Additionally since they’re locally configured, developers can easily bypass them, turn them off, or simply forget to install them on a fresh clone. Worst of all, Git pre-commit hooks are a one-time-only, in-the-moment check. When used for secrets management, false negatives (unreported secrets leakage) can slip by and live in your Git history undetected until someone finds them.

What about pre-receive hooks?!

And for all of the Git wizards out there, I know what you’re thinking: pre-receive hooks scale way better than pre-commit hooks, just use that!

For those unaware, a pre-receive hook works similarly to a Git pre-commit hook except it runs on a Git server. These pre-receive hooks can reject any changes pushed to the server and are much easier to maintain than setting up Git pre-commit hooks on every machine and every repository.


Source: https://codeburst.io/understanding-git-hooks-in-the-easiest-way-bad9afcbb1b3


While an improvement, there are still several drawbacks to pre-receive hooks. 

Git hosting providers do not uniformly support them (ex: Azure).
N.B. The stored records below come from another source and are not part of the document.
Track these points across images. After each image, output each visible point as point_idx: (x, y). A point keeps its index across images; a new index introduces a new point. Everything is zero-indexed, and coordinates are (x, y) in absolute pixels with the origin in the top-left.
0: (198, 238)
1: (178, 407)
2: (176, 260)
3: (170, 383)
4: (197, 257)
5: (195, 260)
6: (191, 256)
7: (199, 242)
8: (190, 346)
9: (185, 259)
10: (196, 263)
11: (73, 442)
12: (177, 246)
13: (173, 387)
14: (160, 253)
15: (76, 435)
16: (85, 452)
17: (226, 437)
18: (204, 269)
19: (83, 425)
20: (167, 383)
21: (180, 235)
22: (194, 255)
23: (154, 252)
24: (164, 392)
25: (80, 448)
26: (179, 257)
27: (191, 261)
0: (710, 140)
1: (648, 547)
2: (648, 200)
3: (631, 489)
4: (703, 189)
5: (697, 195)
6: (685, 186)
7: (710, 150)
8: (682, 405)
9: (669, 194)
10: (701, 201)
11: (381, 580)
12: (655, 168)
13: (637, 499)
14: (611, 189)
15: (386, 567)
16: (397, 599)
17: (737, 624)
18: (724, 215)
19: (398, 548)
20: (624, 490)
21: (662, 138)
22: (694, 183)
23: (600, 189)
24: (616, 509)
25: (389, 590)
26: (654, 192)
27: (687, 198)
If a provider does offer pre-receive hooks, they are often limited to enterprise/on-prem customers or come with other restrictions, such as time limits for execution. It’s understandable that SCM providers restrict this feature in SaaS services due to the sensitivity of executing arbitrary scripts; however, there are safe ways to architect sandboxed script execution.
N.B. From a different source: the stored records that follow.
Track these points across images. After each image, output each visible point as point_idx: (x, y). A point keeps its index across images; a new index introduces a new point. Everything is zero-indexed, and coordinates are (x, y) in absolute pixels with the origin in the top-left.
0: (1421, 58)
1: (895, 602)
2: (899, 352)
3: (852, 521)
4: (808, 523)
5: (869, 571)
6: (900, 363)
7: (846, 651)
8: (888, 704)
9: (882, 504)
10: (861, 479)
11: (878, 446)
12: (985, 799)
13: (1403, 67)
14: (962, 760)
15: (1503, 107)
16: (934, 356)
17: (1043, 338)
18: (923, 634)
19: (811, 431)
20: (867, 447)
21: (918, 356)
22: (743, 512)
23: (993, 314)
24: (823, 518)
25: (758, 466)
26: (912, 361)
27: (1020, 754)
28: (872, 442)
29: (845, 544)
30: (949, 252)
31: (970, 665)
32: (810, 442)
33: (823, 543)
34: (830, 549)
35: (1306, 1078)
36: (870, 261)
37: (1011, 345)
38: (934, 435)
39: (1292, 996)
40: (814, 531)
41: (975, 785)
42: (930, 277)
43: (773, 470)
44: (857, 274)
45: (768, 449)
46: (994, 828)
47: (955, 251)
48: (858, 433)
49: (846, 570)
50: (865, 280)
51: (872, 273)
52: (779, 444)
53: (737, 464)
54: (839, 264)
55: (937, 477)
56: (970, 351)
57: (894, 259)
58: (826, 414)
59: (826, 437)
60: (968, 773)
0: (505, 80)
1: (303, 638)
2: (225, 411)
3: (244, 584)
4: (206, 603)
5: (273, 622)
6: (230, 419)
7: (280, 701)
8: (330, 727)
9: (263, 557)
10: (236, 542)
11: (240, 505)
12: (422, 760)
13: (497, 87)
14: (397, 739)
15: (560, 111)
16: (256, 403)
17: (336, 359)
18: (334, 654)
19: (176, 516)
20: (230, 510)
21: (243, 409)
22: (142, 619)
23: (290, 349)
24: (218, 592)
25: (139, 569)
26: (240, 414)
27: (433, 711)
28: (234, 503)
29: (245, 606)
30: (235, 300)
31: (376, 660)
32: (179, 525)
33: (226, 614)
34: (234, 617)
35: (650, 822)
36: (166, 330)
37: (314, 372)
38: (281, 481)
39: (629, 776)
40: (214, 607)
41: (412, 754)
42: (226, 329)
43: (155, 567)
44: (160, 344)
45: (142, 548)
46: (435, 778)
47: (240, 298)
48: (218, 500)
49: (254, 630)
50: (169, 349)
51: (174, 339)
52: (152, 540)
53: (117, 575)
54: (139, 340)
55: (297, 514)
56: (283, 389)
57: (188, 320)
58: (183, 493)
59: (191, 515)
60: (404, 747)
Pre-receive hooks can be sufficient for deterministic quality checks, like code formatting. However, dynamic checks, like preventing secrets leakage, require on-going scanning. A single point-in-time review of code for leaked secrets could produce false negatives, since secret detection engines are constantly providing new support for additional secrets types. 

So, what should we do?

A (MINI) CASE STUDY

We asked a senior security leader from a publicly traded tech company how they integrate secret scanning into their pre-commit workflow and this is what they said:

Our team is using TruffleHog to detect and block code pushes that have secrets embedded in commits…TruffleHog [runs] as part of our pre-push process, and it fails the process with [an] error if a secret is detected. We created an escape hatch that can be used to bypass the automated process for an after-the-fact human review, in case of false positives or other sensible reasons (it has not been used yet). This has been part of our security controls for 6 months and have prevented a number of legitimate secrets from landing into our code repository. This is only on our monorepo, we depend on additional scanning for all other repos.

While this workflow is relatively straight forward to setup for a monorepo setup, the configuration didn’t quite make the cut to scale out to other repos, because it needs to be configured on a per-repository basis.

(AGAIN) SO, WHAT SHOULD WE DO?

There is no simple and straightforward solution. Pre-commit, pre-receive and CI/CD secrets detection all contribute to preventing secrets leakage, but are insufficient by themselves. Regular interval scanning can partially address these gaps, but ultimately we recommend combining all four scanning tactics together to establish a defense-in-depth posture.

To add further complexity, secrets also leak out in more places than just committed code. Oftentimes organizations inadvertently expose secrets in the comments sections of Git tools, in log outputs, or dozens of other places that pre-commit coverage won’t give you. The best-in-class security organizations deploy robust secret scanning across communication applications (Slack, Teams), internal documentation (Google Drive, etc), external storage (S3, GCS, etc) as well as throughout the development process.

Conclusion

Unlike other vulnerability classes, secrets pose a threat simply by existing, regardless of whether it is in a pre-production or post-production environment. This necessitates the use of multiple tools to thoroughly analyze all code, both during the development process and afterwards, in order to identify active secrets and promptly replace any exposed ones.